Once settled in, the teacher then led us through a body scan, focusing our attention on each part of the body going from head to toe, and releasing any remaining tension along the way. This part has stuck with me, because never before had I even thought to intentionally think about how my toes feel, for example. I also didn’t know you could just breathe into a space in the body that commonly holds excess tension, such as the neck and shoulders, and focus on just letting that feeling go.

After the whole body had been scanned, the next phase of the meditation was to allow the whole body to sink into the floor. I can’t remember the exact words she used, so I am probably butchering the whole experience, but I do distinctly remember her saying something about allowing your eyeballs to fall back into their sockets. The idea was to feel the body melt into the floor. To my surprise, this actually worked! Even to this day, I am amazed that I can lay on a hardwood floor and after about 10 minutes of going through this routine, it can feel like the softest place ever.

After the melting into the floor part, the teacher said to just let go of your body. It has melted into the floor; it is gone. All that is left is you, floating up above yourself. At this point, the idea is to let go of even your breath. Not that you stop breathing, but rather than focusing on heavy deep breaths as before, this phase is more about letting go of everything, and this includes focusing on trying to breathe deeply. During this portion of the meditation, I just breathe evenly and somewhat shallowly; basically, normal, relaxed breathing.

Then she stopped talking, and let us just be in silence for a good amount of time.

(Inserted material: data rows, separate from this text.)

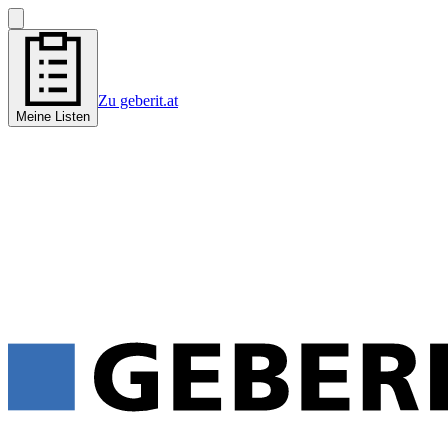
Zu geberit.at
Meine Listen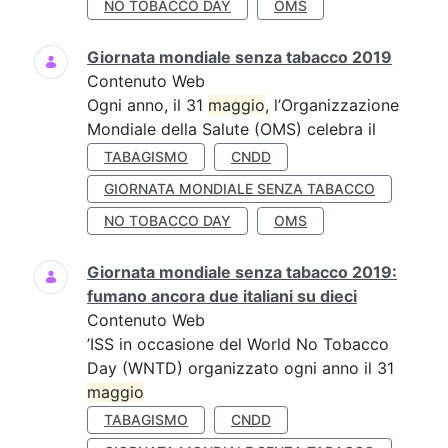
NO TOBACCO DAY
OMS
Giornata mondiale senza tabacco 2019
Contenuto Web
Ogni anno, il 31
maggio
, l’Organizzazione
Mondiale della Salute (OMS) celebra il
TABAGISMO
CNDD
GIORNATA MONDIALE SENZA TABACCO
NO TOBACCO DAY
OMS
Giornata mondiale senza tabacco 2019:
fumano ancora due italiani su dieci
Contenuto Web
’ISS in occasione del World No Tobacco
Day (WNTD) organizzato ogni anno il 31
maggio
TABAGISMO
CNDD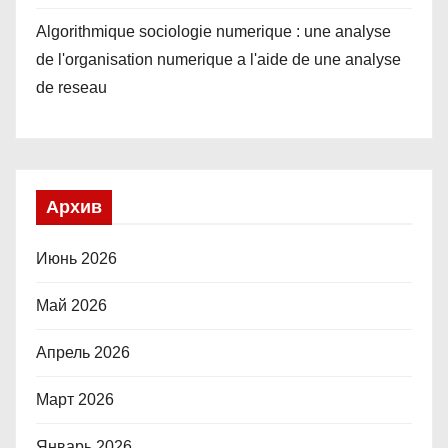
Algorithmique sociologie numerique : une analyse
de l'organisation numerique a l'aide de une analyse
de reseau
Архив
Июнь 2026
Май 2026
Апрель 2026
Март 2026
Январь 2026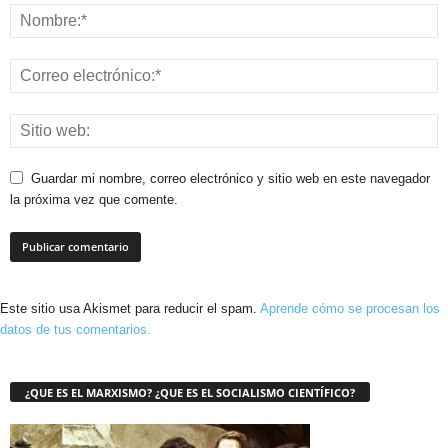
Guardar mi nombre, correo electrónico y sitio web en este navegador
la próxima vez que comente.
Este sitio usa Akismet para reducir el spam.
Aprende cómo se procesan los
datos de tus comentarios.
¿QUE ES EL MARXISMO? ¿QUE ES EL SOCIALISMO CIENTÍFICO?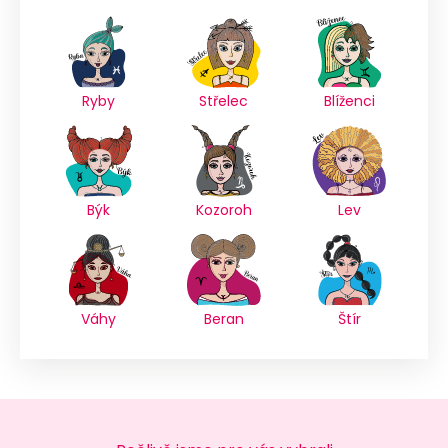
Ryby
Střelec
Blíženci
Býk
Kozoroh
Lev
Váhy
Beran
Štír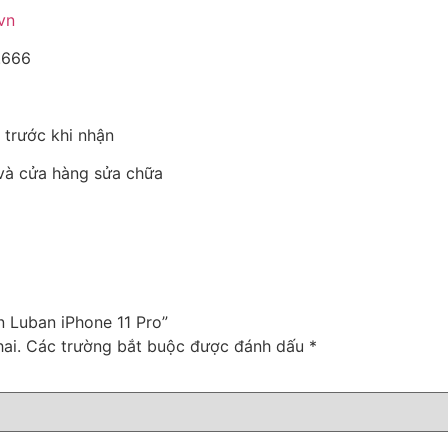
.vn
.666
 trước khi nhận
 và cửa hàng sửa chữa
n Luban iPhone 11 Pro”
ai.
Các trường bắt buộc được đánh dấu
*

I would estimate that the beginning guided portion was maybe 7 or 10 minutes or so, and then she let us have the silent meditation time for about the same duration. I always wished the silent part was longer though, because I enjoyed it so much.

I have learned that it is okay if at this point your mind is swimming with thoughts. The best part about meditation is that you are encouraged to not judge yourself. If thoughts come along (and they inevitably will) just allow them to move along. This is much easier said than done. The trick I have used over the years is to think of the words “in” and “out” as I am breathing in and out. I don’t think it diminishes the experience, and can be very helpful for extinguishing nagging thoughts during meditation.

Finally, following this period of silence, our instructor then had us slowly come back. First, we were instructed to start breathing more deeply, and then to slowly raise our forearms and hands from the floor to rest on the belly. Then, bring up the knees to the chest, and wrap the arms around the knees, giving yourself a hug. She had us rock back and forth, gently massaging the back on the floor. Then, roll to your right side, so you are kind of in a ball or fetal position (eyes are still closed during all of this). Gently push yourself up off the floor and come to a seated position.

We would take a cross-legged seat, and she would say you can either put your hands face up on your thighs with your thumb and forefinger touching, or place your hands face down on your thighs. She said a few more words of wisdom, and then she would say “when you are ready, slowly open your eyes to a soft gaze”. Usually the final word in any yoga class is “Namaste”. We would bring our hands to a prayer position at the heart and bow with a final “Namaste”.

This is the same process I go through in my mind today to meditate. I have tried other types of meditation, but this has always seemed to be the best style for me. I still enjoy other guided meditations, but if I am on my own to meditate, I will go through these steps in my mind. One thing I have added to this method over the years is to go through what I am grateful for during the beginning portion of the meditation, and I also go through some of my affirmations. This is something that I would like to work on, as I am revamping how I do my affirmations and goals. Once I get that completed, I will be sure to share in more detail how I use meditation to place attention on my goals and affirmations. Namaste!